KAPALUA - Between playing golf and analyzing it, Brandel Chamblee knows what job is tougher.
"I'm going to say playing because you have so many variables," said the former PGA Tour member and current Golf Channel analyst, on Maui for the Hyundai Tournament of Champions at the Kapalua Plantation Course.
With more than 17 hours of live tournament coverage, cameras converging from almost every angle and some of golf's biggest television personalities on hand, the sport's eyes are on Kapalua this week.
Aerial images are captured for the Golf Channel on Saturday by a cameraman on a crane and from a plane circling the Plantation Course.
The Maui News / MATTHEW THAYER photo
"The brightest people in golf are here," Chamblee said. "They're all here and I get to hang out with them and talk golf with them. It's a blast, it really is. And I get paid to do it, but I would be doing it anyway."
After a 15-year PGA Tour career that included more than $4 million in earnings, Chamblee made a full-time transition to television in 2004. He joined the Golf Channel as a lead analyst for its Champions Tour coverage after serving as a part-time commentator for ABC in 2003.
Chamblee is no stranger to Maui. He played in Kapalua's inaugural PGA Tour event in 1999, and also at the Lincoln-Mercury Kapalua International. He has been an analyst at the Tournament of Champions since 2003.
"Other than that I've been here 50 times because Hawaii's my favorite place in the world. I was just here three weeks ago on a vacation, so I come here all the time," he said.
Chamblee said that of all the courses he's experienced, Kapalua stands out.
"There's nothing like this course. None of the other events are anything like this. The closest, you know, they used to play in an event in Castle Pines, Colorado, called The International, and it had elevation changes like this but it didn't have views of the Pacific and Molokai," he said.
Chamblee said this year's coverage includes all kinds of "new bells and whistles."
"We have charts that allow us to more clearly show elevation changes," he said. "They're 3D-looking charts that give the fan at home a very clear idea of how much drop or rise there is with every shot. You can say there's a pretty big drop, but we have a way of putting it in perspective for the fan."
Also new this year is the addition of aerial coverage of the 7,411-yard Plantation Course.
Of all the pairings at this week's tournament, one of the most anticipated might be off the course and in the broadcast booth. Analysts Nick Faldo and Johnny Miller are together for the first time in Maui, a duo that Chamblee said "adds to the entertainment value of the show."

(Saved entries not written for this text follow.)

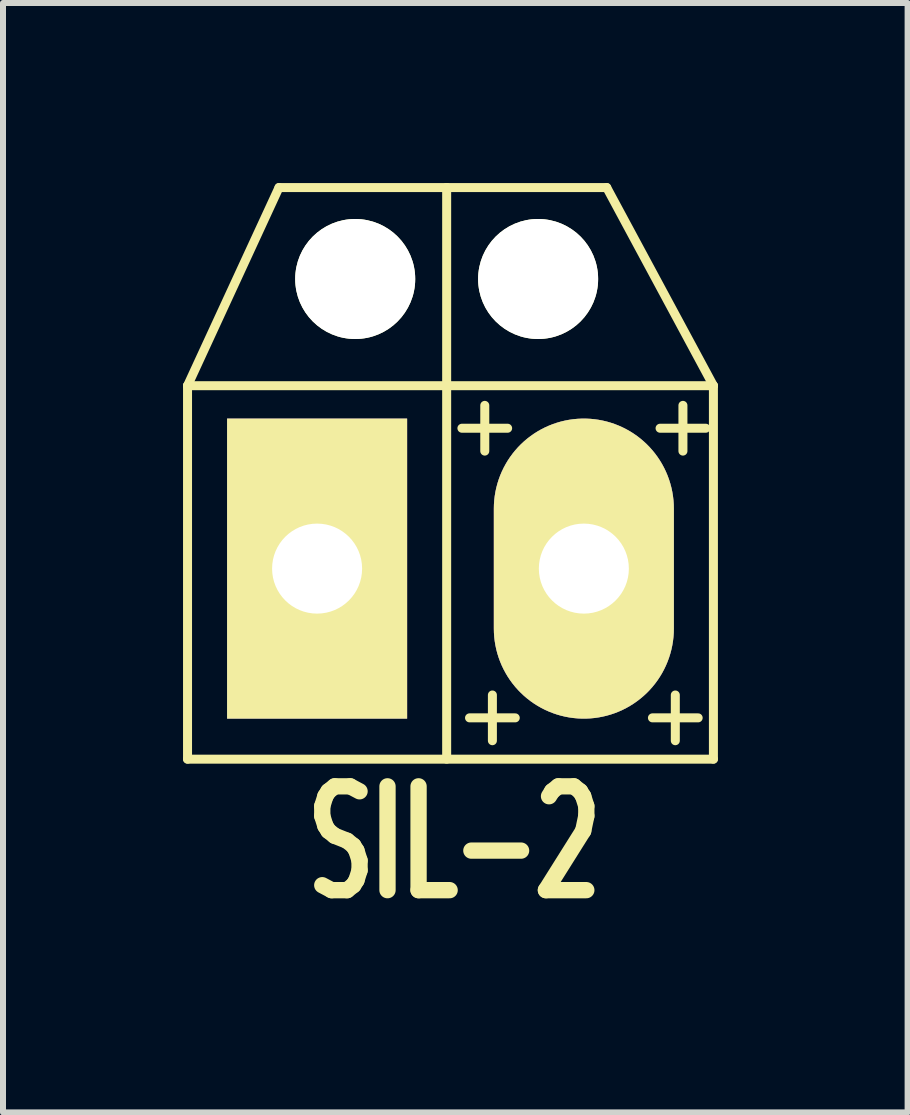
<source format=kicad_pcb>
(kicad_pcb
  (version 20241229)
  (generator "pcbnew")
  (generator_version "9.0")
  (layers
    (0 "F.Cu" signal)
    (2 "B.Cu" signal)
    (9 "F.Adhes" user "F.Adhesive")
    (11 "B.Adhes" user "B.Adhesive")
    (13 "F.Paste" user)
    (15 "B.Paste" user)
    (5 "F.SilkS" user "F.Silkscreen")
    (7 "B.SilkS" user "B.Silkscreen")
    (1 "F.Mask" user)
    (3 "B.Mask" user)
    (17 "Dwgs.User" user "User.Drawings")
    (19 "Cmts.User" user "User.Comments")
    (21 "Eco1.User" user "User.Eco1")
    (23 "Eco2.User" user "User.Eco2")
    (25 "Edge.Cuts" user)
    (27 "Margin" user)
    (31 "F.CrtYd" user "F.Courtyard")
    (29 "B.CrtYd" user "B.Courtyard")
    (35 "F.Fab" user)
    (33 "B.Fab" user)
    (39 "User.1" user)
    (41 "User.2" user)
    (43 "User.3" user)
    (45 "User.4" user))
  (footprint "SIL-2"
    (layer "F.Cu")
    (at 4.393 6.425)
    (property "Reference" "SIL-2" (at 0.127 4.572 0) (layer "F.SilkS") (effects (font (size 1.73 1.087) (thickness 0.272))))
    (attr through_hole)
    (fp_line (start -4.318 -3.048) (end -2.794 -6.35) (stroke (width 0.15) (type solid)) (layer "F.SilkS"))
    (fp_line (start -4.318 -3.048) (end 4.445 -3.048) (stroke (width 0.15) (type solid)) (layer "F.SilkS"))
    (fp_line (start -4.318 3.175) (end -4.318 -3.048) (stroke (width 0.15) (type solid)) (layer "F.SilkS"))
    (fp_line (start -2.794 -6.35) (end 0 -6.35) (stroke (width 0.15) (type solid)) (layer "F.SilkS"))
    (fp_line (start 0 -6.35) (end 0 3.175) (stroke (width 0.15) (type solid)) (layer "F.SilkS"))
    (fp_line (start 2.667 -6.35) (end 0 -6.35) (stroke (width 0.15) (type solid)) (layer "F.SilkS"))
    (fp_line (start 4.445 -3.048) (end 2.667 -6.35) (stroke (width 0.15) (type solid)) (layer "F.SilkS"))
    (fp_line (start 4.445 3.175) (end -4.318 3.175) (stroke (width 0.15) (type solid)) (layer "F.SilkS"))
    (fp_line (start 4.445 3.175) (end 4.445 -3.048) (stroke (width 0.15) (type solid)) (layer "F.SilkS"))
    (fp_text user "+" (at 0.762 2.413 0) (layer "F.SilkS") (effects (font (size 1 1) (thickness 0.15))))
    (fp_text user "+" (at 3.937 -2.413 0) (layer "F.SilkS") (effects (font (size 1 1) (thickness 0.15))))
    (fp_text user "+" (at 3.81 2.413 0) (layer "F.SilkS") (effects (font (size 1 1) (thickness 0.15))))
    (fp_text user "+" (at 0.635 -2.413 0) (layer "F.SilkS") (effects (font (size 1 1) (thickness 0.15))))
    (pad "" np_thru_hole circle (at -1.524 -4.826) (size 2 2) (drill 2) (layers "*.Cu" "*.Mask" "F.SilkS"))
    (pad "" np_thru_hole circle (at 1.524 -4.826) (size 2 2) (drill 2) (layers "*.Cu" "*.Mask" "F.SilkS"))
    (pad "1" thru_hole rect (at -2.159 0) (size 3 5) (drill 1.5) (layers "*.Cu" "*.Mask" "F.SilkS"))
    (pad "2" thru_hole oval (at 2.286 0) (size 3 5) (drill 1.5) (layers "*.Cu" "*.Mask" "F.SilkS")))
  (gr_rect
    (start -3 -3)
    (end 12.074 15.486)
    (stroke (width 0.1) (type default))
    (fill no)
    (layer "Edge.Cuts")))
</source>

"They go at things completely different," Chamblee explained. "Nick doesn't use any notes, he gets up there and he just goes off the cuff and that's his style and it works for him. Johnny is much more analytical. He's got lots of notes and he says his things, and inevitably they're going to butt heads a few times and take shots at each other."
Chamblee had plenty to say about the tournament itself, including the limited number of participants at this year's event. The 27-person field is the smallest since the winners-only tournament moved to Kapalua.
"Golf is global now and when this tournament limits the champions to just the PGA Tour, they're hurting themselves," he said. "This is the Tournament of Champions and it should be the tournament of champions of every major tournament in the world - you should have representatives here from the Japanese Tour, from the Australasian Tour, from the Sunshine Tour, from the European Tour. It's time, I think that since golf is so global right now, I think that move alone would invigorate this tournament and give it a shot in the arm."